Kedua, para pemimpin masing-masing agama semakin sadar akan perlunya perspektif baru dalam melihat hubungan antar-agama. Mereka seringkali mengadakan pertemuan, baik secara reguler maupun insidentil untuk menjalin hubungan yang lebih erat dan memecahkan berbagai problem keagamaan yang tengah dihadapi bangsa kita dewasa ini. Kesadaran semacam ini seharusnya tidak hanya dimiliki oleh para pemimpin agama, tetapi juga oleh para penganut agama sampai ke akar rumput sehingga tidak terjadi jurang pemisah antara pemimpin agama dan umat atau jemaatnya. Kita seringkali prihatin melihat orang-orang awam yang pemahaman keagamaannya bahkan bertentangan dengan ajaran agamanya sendiri. Inilah kesalahan kita bersama. Kita lebih mementingkan bangunan-bangunan fisik peribadatan dan menambah kuantitas pengikut, tetapi kurang menekankan kedalaman (intensity) keberagamaan serta kualitas mereka dalam memahami dan mengamalkan ajaran agama.

Ketiga, masyarakat kita sebenarnya semakin dewasa dalam menanggapi isu-isu atau provokasi-provokasi. Mereka tidak lagi mudah disulut dan diadu-domba serta dimanfaatkan, baik oleh pribadi maupun kelompok demi target dan tujuan politik tertentu. Meskipun berkali-kali masjid dan gereja diledakkan, tetapi semakin teruji bahwa masyarakat kita sudah bisa membedakan mana wilayah agama dan mana wilayah politik. Ini merupakan ujian bagi agama autentik (authentic religion) dan penganutnya. Adalah tugas kita bersama, yakni pemerintah, para pemimpin agama, dan masyarakat untuk mengingatkan para aktor politik di negeri kita untuk tidak memakai agama sebagai instrumen politik dan tidak lagi menebar teror untuk mengadu domba antarpenganut agama.

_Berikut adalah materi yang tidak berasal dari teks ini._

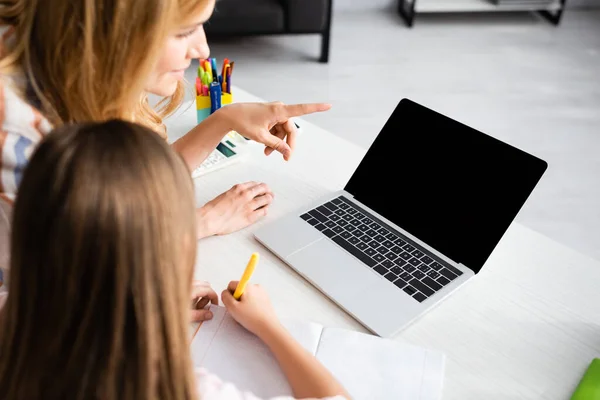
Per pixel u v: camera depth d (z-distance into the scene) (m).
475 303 0.82
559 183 2.22
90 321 0.44
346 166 1.13
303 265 0.86
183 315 0.49
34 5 0.68
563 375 0.72
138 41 0.67
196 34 0.79
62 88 0.72
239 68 2.95
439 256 0.89
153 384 0.47
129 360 0.46
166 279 0.46
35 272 0.44
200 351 0.73
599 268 0.90
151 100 2.07
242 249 0.91
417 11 3.46
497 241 0.85
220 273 0.86
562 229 2.00
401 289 0.83
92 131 0.45
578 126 2.60
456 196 0.90
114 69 0.69
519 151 0.85
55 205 0.42
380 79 2.92
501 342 0.76
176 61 0.77
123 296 0.44
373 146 1.02
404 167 0.97
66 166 0.43
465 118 2.62
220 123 1.02
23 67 0.71
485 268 0.88
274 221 0.95
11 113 0.68
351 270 0.86
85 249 0.42
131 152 0.44
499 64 3.12
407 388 0.69
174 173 0.47
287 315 0.79
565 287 0.86
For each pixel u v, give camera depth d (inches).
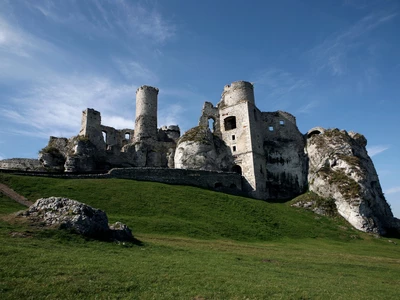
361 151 2650.1
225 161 2657.5
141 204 1492.4
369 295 631.8
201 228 1321.4
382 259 1179.9
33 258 606.5
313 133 2933.1
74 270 572.1
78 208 874.1
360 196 2054.6
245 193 2437.3
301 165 2723.9
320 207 2138.3
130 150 2785.4
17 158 2440.9
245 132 2645.2
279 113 2942.9
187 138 2549.2
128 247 847.1
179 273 635.5
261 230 1498.5
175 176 2050.9
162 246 931.3
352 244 1577.3
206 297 519.2
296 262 934.4
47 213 866.8
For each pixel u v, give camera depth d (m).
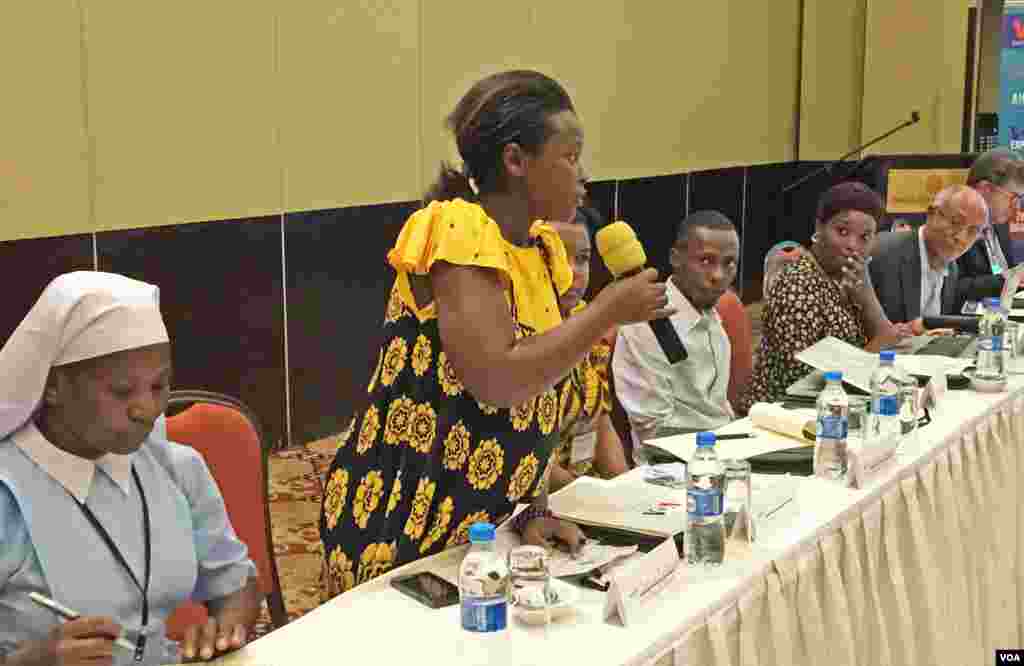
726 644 1.85
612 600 1.74
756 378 3.70
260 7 5.01
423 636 1.71
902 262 4.33
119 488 1.57
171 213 4.73
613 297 1.83
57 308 1.43
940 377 3.11
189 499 1.69
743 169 8.74
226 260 4.98
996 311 3.63
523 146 1.85
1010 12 8.31
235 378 5.07
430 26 5.86
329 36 5.34
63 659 1.36
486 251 1.80
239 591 1.74
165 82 4.66
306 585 3.79
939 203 4.30
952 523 2.66
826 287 3.66
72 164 4.35
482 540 1.71
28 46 4.17
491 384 1.79
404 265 1.85
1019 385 3.26
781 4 8.95
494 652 1.65
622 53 7.37
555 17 6.74
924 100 8.69
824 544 2.13
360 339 5.70
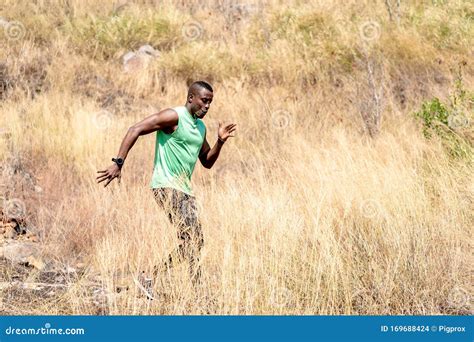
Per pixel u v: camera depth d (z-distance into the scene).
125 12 56.34
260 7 57.53
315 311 16.81
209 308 16.94
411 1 51.59
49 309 17.08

Jika tiga hal ini bisa dikembangkan dan kemudian diwariskan kepada generasi selanjutnya, maka setidaknya kita para pemeluk agama masih mempunyai harapan untuk dapat berkomunikasi dengan baik dan pada gilirannya bisa hidup berdampingan lebih sebagai kawan dan mitra daripada sebagai lawan.